Civilian Richard Flynn (aged about 60) of Carrigtwohill (west end of Carrigtwohill)
Date of incident: night of 14-15 May 1921 (death recorded 15 May 1921)
Sources: Death Certificate (Midleton District 2, Union of Midleton), 15 May 1921; CE, 16, 24, 28 May, 24 June 1921; CWN, 21 May, 4 June 1921; FJ, 28 May 1921; Irish Bulletin, 5:5 (7 June 1921); MSPC/RO/31 (Military Archives); John Kelleher’s WS 1456, 27 (BMH); Francis Healy’s WS 1694, 5, 17-21 (BMH); name not on Roll of Honour, Cork No. 1 Brigade (Cork Public Museum, Fitzgerald Park, Cork); O’Neill (1975), 67; McCarthy (2008), 136; Midleton IRA Memorial, Main Street, Midleton; Richard Flynn Memorial, Carrigtwohill.
Note: Richard Flynn’s death certificate indicates that he died at the west end of Carrigtwohill on 15 May 1921 from shock and haemorrhage caused by gunshot wounds, and without mention as to the source of the gunshots. See Death Certificate (District of Midleton 2, Union of Midleton), 15 May 1921. Flynn and one of his sons (a ‘deaf mute’) were taken from their house at Carrigtwohill by the military. The father was shot dead and his son was wounded. Richard Flynn’s cottage was burned down by ‘armed men’ in the early morning hours of 27 May 1921. See CE, 28 May 1921.
An agricultural labourer, Richard Flynn and his wife Catherine were the parents of four living children (five born), all of whom were sons in 1911. Their second son Timothy was listed as a ‘general labourer’ and described in the 1911 census as ‘deaf and dumb’.
According to Kieran McCarthy, Flynn was one of four victims in this British military reprisal. (The others were Michael Ahern, Richard Barry, and John Ryan. Edward McNamara was a fifth victim.) As McCarthy notes, Flynn was an elderly man. See McCarthy (2008), 136. Flynn’s name appears on the Midleton IRA Memorial at the north end of Main Street in Midleton, but it does not appear on the Roll of Honour of the Cork No. 1 Brigade deposited in the Cork Public Museum in Fitzgerald Park in Cork city. Almost certainly, Flynn was not a Volunteer.

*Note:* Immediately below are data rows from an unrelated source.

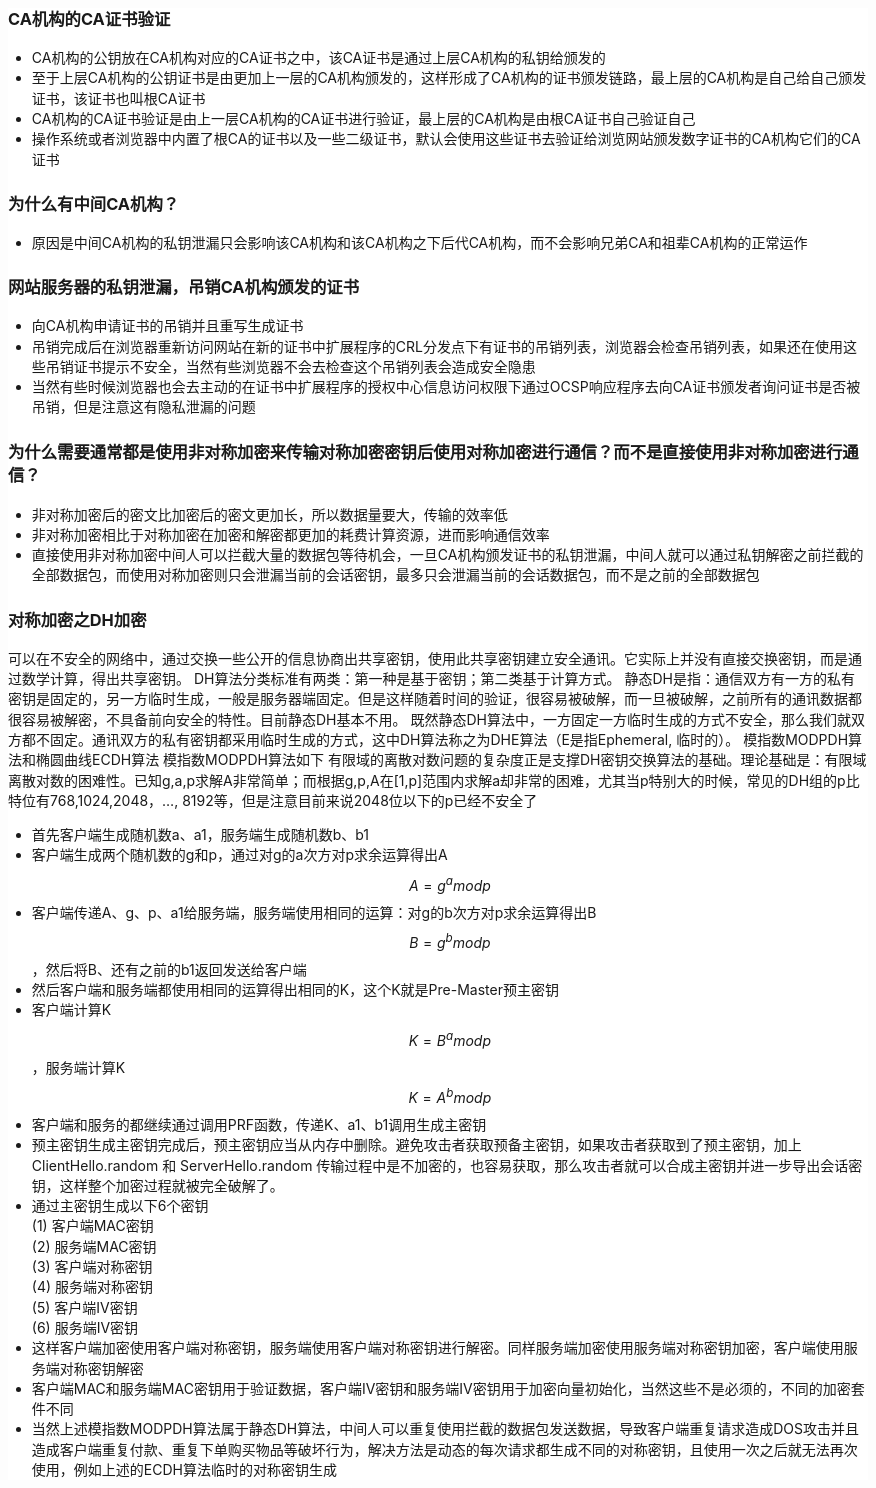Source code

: ### CA机构的CA证书验证
- CA机构的公钥放在CA机构对应的CA证书之中，该CA证书是通过上层CA机构的私钥给颁发的
- 至于上层CA机构的公钥证书是由更加上一层的CA机构颁发的，这样形成了CA机构的证书颁发链路，最上层的CA机构是自己给自己颁发证书，该证书也叫根CA证书
- CA机构的CA证书验证是由上一层CA机构的CA证书进行验证，最上层的CA机构是由根CA证书自己验证自己
- 操作系统或者浏览器中内置了根CA的证书以及一些二级证书，默认会使用这些证书去验证给浏览网站颁发数字证书的CA机构它们的CA证书

### 为什么有中间CA机构？
- 原因是中间CA机构的私钥泄漏只会影响该CA机构和该CA机构之下后代CA机构，而不会影响兄弟CA和祖辈CA机构的正常运作

### 网站服务器的私钥泄漏，吊销CA机构颁发的证书
- 向CA机构申请证书的吊销并且重写生成证书
- 吊销完成后在浏览器重新访问网站在新的证书中扩展程序的CRL分发点下有证书的吊销列表，浏览器会检查吊销列表，如果还在使用这些吊销证书提示不安全，当然有些浏览器不会去检查这个吊销列表会造成安全隐患
- 当然有些时候浏览器也会去主动的在证书中扩展程序的授权中心信息访问权限下通过OCSP响应程序去向CA证书颁发者询问证书是否被吊销，但是注意这有隐私泄漏的问题

### 为什么需要通常都是使用非对称加密来传输对称加密密钥后使用对称加密进行通信？而不是直接使用非对称加密进行通信？
- 非对称加密后的密文比加密后的密文更加长，所以数据量要大，传输的效率低
- 非对称加密相比于对称加密在加密和解密都更加的耗费计算资源，进而影响通信效率
- 直接使用非对称加密中间人可以拦截大量的数据包等待机会，一旦CA机构颁发证书的私钥泄漏，中间人就可以通过私钥解密之前拦截的全部数据包，而使用对称加密则只会泄漏当前的会话密钥，最多只会泄漏当前的会话数据包，而不是之前的全部数据包

### 对称加密之DH加密
可以在不安全的网络中，通过交换一些公开的信息协商出共享密钥，使用此共享密钥建立安全通讯。它实际上并没有直接交换密钥，而是通过数学计算，得出共享密钥。
DH算法分类标准有两类：第一种是基于密钥；第二类基于计算方式。
静态DH是指：通信双方有一方的私有密钥是固定的，另一方临时生成，一般是服务器端固定。但是这样随着时间的验证，很容易被破解，而一旦被破解，之前所有的通讯数据都很容易被解密，不具备前向安全的特性。目前静态DH基本不用。
既然静态DH算法中，一方固定一方临时生成的方式不安全，那么我们就双方都不固定。通讯双方的私有密钥都采用临时生成的方式，这中DH算法称之为DHE算法（E是指Ephemeral, 临时的）。
模指数MODPDH算法和椭圆曲线ECDH算法
模指数MODPDH算法如下
有限域的离散对数问题的复杂度正是支撑DH密钥交换算法的基础。理论基础是：有限域离散对数的困难性。已知g,a,p求解A非常简单；而根据g,p,A在[1,p]范围内求解a却非常的困难，尤其当p特别大的时候，常见的DH组的p比特位有768,1024,2048，…, 8192等，但是注意目前来说2048位以下的p已经不安全了
- 首先客户端生成随机数a、a1，服务端生成随机数b、b1
- 客户端生成两个随机数的g和p，通过对g的a次方对p求余运算得出A $$A=g^amodp$$
- 客户端传递A、g、p、a1给服务端，服务端使用相同的运算：对g的b次方对p求余运算得出B$$B=g^bmodp$$，然后将B、还有之前的b1返回发送给客户端
- 然后客户端和服务端都使用相同的运算得出相同的K，这个K就是Pre-Master预主密钥
- 客户端计算K$$K=B^amodp$$，服务端计算K$$K=A^bmodp$$
- 客户端和服务的都继续通过调用PRF函数，传递K、a1、b1调用生成主密钥
- 预主密钥生成主密钥完成后，预主密钥应当从内存中删除。避免攻击者获取预备主密钥，如果攻击者获取到了预主密钥，加上 ClientHello.random 和 ServerHello.random 传输过程中是不加密的，也容易获取，那么攻击者就可以合成主密钥并进一步导出会话密钥，这样整个加密过程就被完全破解了。
- 通过主密钥生成以下6个密钥  
(1) 客户端MAC密钥  
(2) 服务端MAC密钥   
(3) 客户端对称密钥  
(4) 服务端对称密钥  
(5) 客户端IV密钥   
(6) 服务端IV密钥   
- 这样客户端加密使用客户端对称密钥，服务端使用客户端对称密钥进行解密。同样服务端加密使用服务端对称密钥加密，客户端使用服务端对称密钥解密
- 客户端MAC和服务端MAC密钥用于验证数据，客户端IV密钥和服务端IV密钥用于加密向量初始化，当然这些不是必须的，不同的加密套件不同
- 当然上述模指数MODPDH算法属于静态DH算法，中间人可以重复使用拦截的数据包发送数据，导致客户端重复请求造成DOS攻击并且造成客户端重复付款、重复下单购买物品等破坏行为，解决方法是动态的每次请求都生成不同的对称密钥，且使用一次之后就无法再次使用，例如上述的ECDH算法临时的对称密钥生成
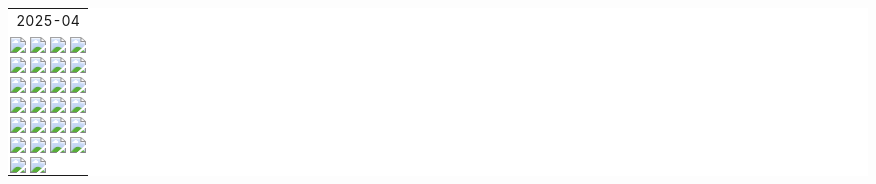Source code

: <table class="sn_2025-04" style="width:100%;">
    <tr>
        <td colspan="4" style="text-align:center">2025-04</td>
    </tr>
    <tr class="cont">
        <td class="cont" style="padding:2px;font-size:0;text-align:center"><img src="https://bing.com/th?id=OHR.FozdoIguacu2025_ZH-CN3781165595_UHD.jpg&pid=hp&w=160&h=90&rs=1&c=4" alt="从巴拉那州看到的伊瓜苏瀑布, 巴西"/></td>
		<td class="cont" style="padding:2px;font-size:0;text-align:center"><img src="https://bing.com/th?id=OHR.GardensVillandry_ZH-CN3660934263_UHD.jpg&pid=hp&w=160&h=90&rs=1&c=4" alt="维朗德里城堡，卢瓦尔河谷，法国"/></td>
		<td class="cont" style="padding:2px;font-size:0;text-align:center"><img src="https://bing.com/th?id=OHR.OrangeImpala_ZH-CN3417660107_UHD.jpg&pid=hp&w=160&h=90&rs=1&c=4" alt="莫雷米野生动物保护区的高角羚，博茨瓦纳"/></td>
		<td class="cont" style="padding:2px;font-size:0;text-align:center"><img src="https://bing.com/th?id=OHR.RedwoodGrove_ZH-CN3339576686_UHD.jpg&pid=hp&w=160&h=90&rs=1&c=4" alt="红木国家公园和州立公园, 加利福尼亚州, 美国"/></td>
	</tr>
	<tr class="cont">
		<td class="cont" style="padding:2px;font-size:0;text-align:center"><img src="https://bing.com/th?id=OHR.BrucePeninsula_ZH-CN3258296517_UHD.jpg&pid=hp&w=160&h=90&rs=1&c=4" alt="印第安头湾, 布鲁斯半岛国家公园, 安大略, 加拿大"/></td>
		<td class="cont" style="padding:2px;font-size:0;text-align:center"><img src="https://bing.com/th?id=OHR.MagellanicPenguin_ZH-CN3177950090_UHD.jpg&pid=hp&w=160&h=90&rs=1&c=4" alt="麦哲伦企鹅, 志愿者角, 福克兰群岛"/></td>
		<td class="cont" style="padding:2px;font-size:0;text-align:center"><img src="https://bing.com/th?id=OHR.KenaiSpires_ZH-CN3045699778_UHD.jpg&pid=hp&w=160&h=90&rs=1&c=4" alt="阿拉斯加基奈峡湾国家公园尖顶湾, 阿拉斯加州苏厄德, 美国"/></td>
		<td class="cont" style="padding:2px;font-size:0;text-align:center"><img src="https://bing.com/th?id=OHR.BeachChairsSteinwarder_ZH-CN2947390092_UHD.jpg&pid=hp&w=160&h=90&rs=1&c=4" alt="海利根港斯坦沃德海滩上的沙滩椅，石勒苏益格-荷尔斯泰因州，德国"/></td>
	</tr>
	<tr class="cont">
		<td class="cont" style="padding:2px;font-size:0;text-align:center"><img src="https://bing.com/th?id=OHR.YellowstoneSpring_ZH-CN2643482467_UHD.jpg&pid=hp&w=160&h=90&rs=1&c=4" alt="大棱镜彩泉，黄石国家公园，怀俄明州，美国"/></td>
		<td class="cont" style="padding:2px;font-size:0;text-align:center"><img src="https://bing.com/th?id=OHR.JoshuaStars_ZH-CN1375098210_UHD.jpg&pid=hp&w=160&h=90&rs=1&c=4" alt="银河下的约书亚树，加利福尼亚州，美国"/></td>
		<td class="cont" style="padding:2px;font-size:0;text-align:center"><img src="https://bing.com/th?id=OHR.ZionValley_ZH-CN0611524754_UHD.jpg&pid=hp&w=160&h=90&rs=1&c=4" alt="锡安国家公园，犹他州，美国"/></td>
		<td class="cont" style="padding:2px;font-size:0;text-align:center"><img src="https://bing.com/th?id=OHR.EcuadorBird_ZH-CN3676173654_UHD.jpg&pid=hp&w=160&h=90&rs=1&c=4" alt="安第斯动冠伞鸟，厄瓜多尔"/></td>
	</tr>
	<tr class="cont">
		<td class="cont" style="padding:2px;font-size:0;text-align:center"><img src="https://bing.com/th?id=OHR.KachinaBridge_ZH-CN3333793502_UHD.jpg&pid=hp&w=160&h=90&rs=1&c=4" alt="卡奇纳桥，天然桥国家区，犹他州，美国"/></td>
		<td class="cont" style="padding:2px;font-size:0;text-align:center"><img src="https://bing.com/th?id=OHR.CerezoEnFlor_ZH-CN2951543796_UHD.jpg&pid=hp&w=160&h=90&rs=1&c=4" alt="卡拉奥拉城堡，格拉纳达，西班牙"/></td>
		<td class="cont" style="padding:2px;font-size:0;text-align:center"><img src="https://bing.com/th?id=OHR.SpottedDolphins_ZH-CN1257100316_UHD.jpg&pid=hp&w=160&h=90&rs=1&c=4" alt="圣玛丽亚岛附近的大西洋细吻海豚，亚速尔群岛，葡萄牙"/></td>
		<td class="cont" style="padding:2px;font-size:0;text-align:center"><img src="https://bing.com/th?id=OHR.SpaceFlight_ZH-CN0927394503_UHD.jpg&pid=hp&w=160&h=90&rs=1&c=4" alt="从国际空间站穹顶俯瞰南太平洋"/></td>
	</tr>
	<tr class="cont">
		<td class="cont" style="padding:2px;font-size:0;text-align:center"><img src="https://bing.com/th?id=OHR.TulipsWindmill_ZH-CN0665142956_UHD.jpg&pid=hp&w=160&h=90&rs=1&c=4" alt="郁金香，荷兰"/></td>
		<td class="cont" style="padding:2px;font-size:0;text-align:center"><img src="https://bing.com/th?id=OHR.BlueNaxos_ZH-CN7863097040_UHD.jpg&pid=hp&w=160&h=90&rs=1&c=4" alt="纳克索斯岛的蓝色时刻，基克拉泽斯群岛，希腊"/></td>
		<td class="cont" style="padding:2px;font-size:0;text-align:center"><img src="https://bing.com/th?id=OHR.SpringDaffodils_ZH-CN6737270212_UHD.jpg&pid=hp&w=160&h=90&rs=1&c=4" alt="春天的水仙花在清晨绽放"/></td>
		<td class="cont" style="padding:2px;font-size:0;text-align:center"><img src="https://bing.com/th?id=OHR.BeaverDay_ZH-CN2889563041_UHD.jpg&pid=hp&w=160&h=90&rs=1&c=4" alt="美洲海狸, Moran, 怀俄明州, 美国"/></td>
	</tr>
	<tr class="cont">
		<td class="cont" style="padding:2px;font-size:0;text-align:center"><img src="https://bing.com/th?id=OHR.ShardLondon2025_ZH-CN0722863055_UHD.jpg&pid=hp&w=160&h=90&rs=1&c=4" alt="碎片大厦，伦敦"/></td>
		<td class="cont" style="padding:2px;font-size:0;text-align:center"><img src="https://bing.com/th?id=OHR.GaztelugatxeSunset_ZH-CN0553703567_UHD.jpg&pid=hp&w=160&h=90&rs=1&c=4" alt="日落时分的加兹特鲁加特岛 , 巴斯克地区, 西班牙"/></td>
		<td class="cont" style="padding:2px;font-size:0;text-align:center"><img src="https://bing.com/th?id=OHR.QingMingY25_ZH-CN9818431198_UHD.jpg&pid=hp&w=160&h=90&rs=1&c=4" alt="苏州古镇风景，江苏省，中国"/></td>
		<td class="cont" style="padding:2px;font-size:0;text-align:center"><img src="https://bing.com/th?id=OHR.SaguaroRainbow_ZH-CN0139056375_UHD.jpg&pid=hp&w=160&h=90&rs=1&c=4" alt="沃森峰上空的彩虹, 巨人柱国家公园, 亚利桑那州, 美国"/></td>
	</tr>
	<tr class="cont">
		<td class="cont" style="padding:2px;font-size:0;text-align:center"><img src="https://bing.com/th?id=OHR.UtahBadlands_ZH-CN9174002963_UHD.jpg&pid=hp&w=160&h=90&rs=1&c=4" alt="凯恩维尔附近荒地的砂岩地层, 犹他州, 美国"/></td>
		<td class="cont" style="padding:2px;font-size:0;text-align:center"><img src="https://bing.com/th?id=OHR.TicanFrog_ZH-CN8949758487_UHD.jpg&pid=hp&w=160&h=90&rs=1&c=4" alt="树蛙, 哥斯达黎加"/></td>
    </tr>
</table>
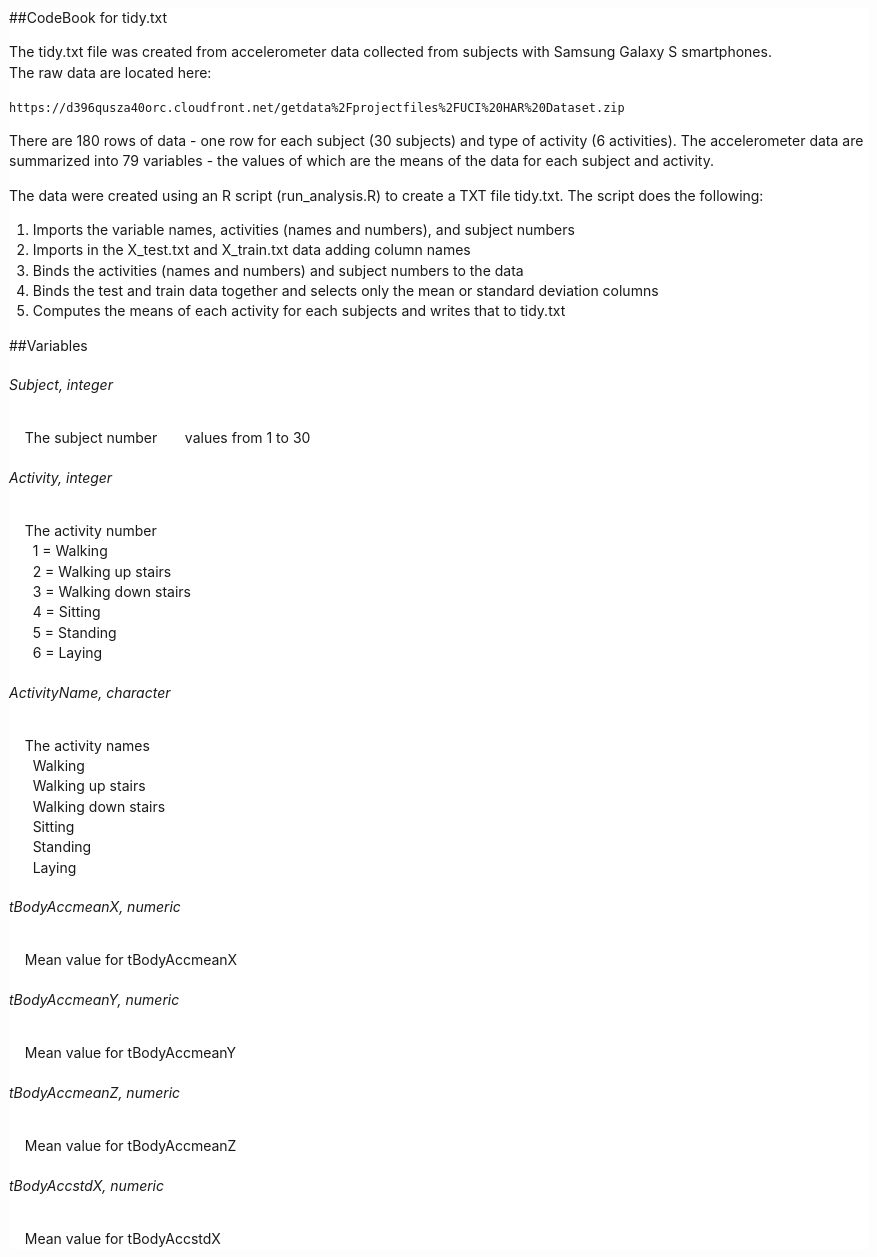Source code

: ##CodeBook for tidy.txt

The tidy.txt file was created from accelerometer data collected from subjects with Samsung Galaxy S smartphones.  
The raw data are located here:

    https://d396qusza40orc.cloudfront.net/getdata%2Fprojectfiles%2FUCI%20HAR%20Dataset.zip 
	
There are 180 rows of data - one row for each subject (30 subjects) and type of activity (6 activities). The accelerometer data are summarized into 79 variables - the values of which are the means of the data for each subject and activity. 
 
The data were created using an R script (run_analysis.R) to create a TXT file tidy.txt. The script does the following:  
1. Imports the variable names, activities (names and numbers), and subject numbers  
2. Imports in the X_test.txt and X_train.txt data adding column names  
3. Binds the activities (names and numbers) and subject numbers to the data  
4. Binds the test and train data together and selects only the mean or standard deviation columns  
5. Computes the means of each activity for each subjects and writes that to tidy.txt  

##Variables

###### Subject, integer
&nbsp;&nbsp;&nbsp; The subject number 
&nbsp;&nbsp;&nbsp;&nbsp;&nbsp; values from 1 to 30 

###### Activity, integer
&nbsp;&nbsp;&nbsp; The activity number  
&nbsp;&nbsp;&nbsp;&nbsp;&nbsp; 1 = Walking   
&nbsp;&nbsp;&nbsp;&nbsp;&nbsp; 2 = Walking up stairs   
&nbsp;&nbsp;&nbsp;&nbsp;&nbsp; 3 = Walking down stairs  
&nbsp;&nbsp;&nbsp;&nbsp;&nbsp; 4 = Sitting  
&nbsp;&nbsp;&nbsp;&nbsp;&nbsp; 5 = Standing   
&nbsp;&nbsp;&nbsp;&nbsp;&nbsp; 6 = Laying

###### ActivityName, character
&nbsp;&nbsp;&nbsp; The activity names  
&nbsp;&nbsp;&nbsp;&nbsp;&nbsp; Walking  
&nbsp;&nbsp;&nbsp;&nbsp;&nbsp; Walking up stairs  
&nbsp;&nbsp;&nbsp;&nbsp;&nbsp; Walking down stairs  
&nbsp;&nbsp;&nbsp;&nbsp;&nbsp; Sitting  
&nbsp;&nbsp;&nbsp;&nbsp;&nbsp; Standing  
&nbsp;&nbsp;&nbsp;&nbsp;&nbsp; Laying

###### tBodyAccmeanX, numeric
&nbsp;&nbsp;&nbsp; Mean value for tBodyAccmeanX  

###### tBodyAccmeanY, numeric  
&nbsp;&nbsp;&nbsp; Mean value for tBodyAccmeanY  

###### tBodyAccmeanZ, numeric  
&nbsp;&nbsp;&nbsp; Mean value for tBodyAccmeanZ  

###### tBodyAccstdX, numeric  
&nbsp;&nbsp;&nbsp; Mean value for tBodyAccstdX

But one or more of his four sons probably belonged to the Volunteers, and the Flynns were probably a republican family. A Richard Flynn later appears on the membership roll of the Carrigtwohill Company of the Fourth Battalion of the Cork No. 1 Brigade and was in receipt of an IRA pension. See MSPC/RO/31 (Military Archives). The youngest of the four sons of the murdered Richard Flynn was also named Richard and was aged 13 at the time of the 1911 census and so about 23 years old when his father was killed. Thus it is quite possible that the Cameron Highlanders who murdered Richard Flynn Sr and wounded his son Timothy the deaf mute were looking for Volunteer Richard Flynn Jr, who later became the recipient of the IRA pension and appeared on the Carrigtwohill Company roll.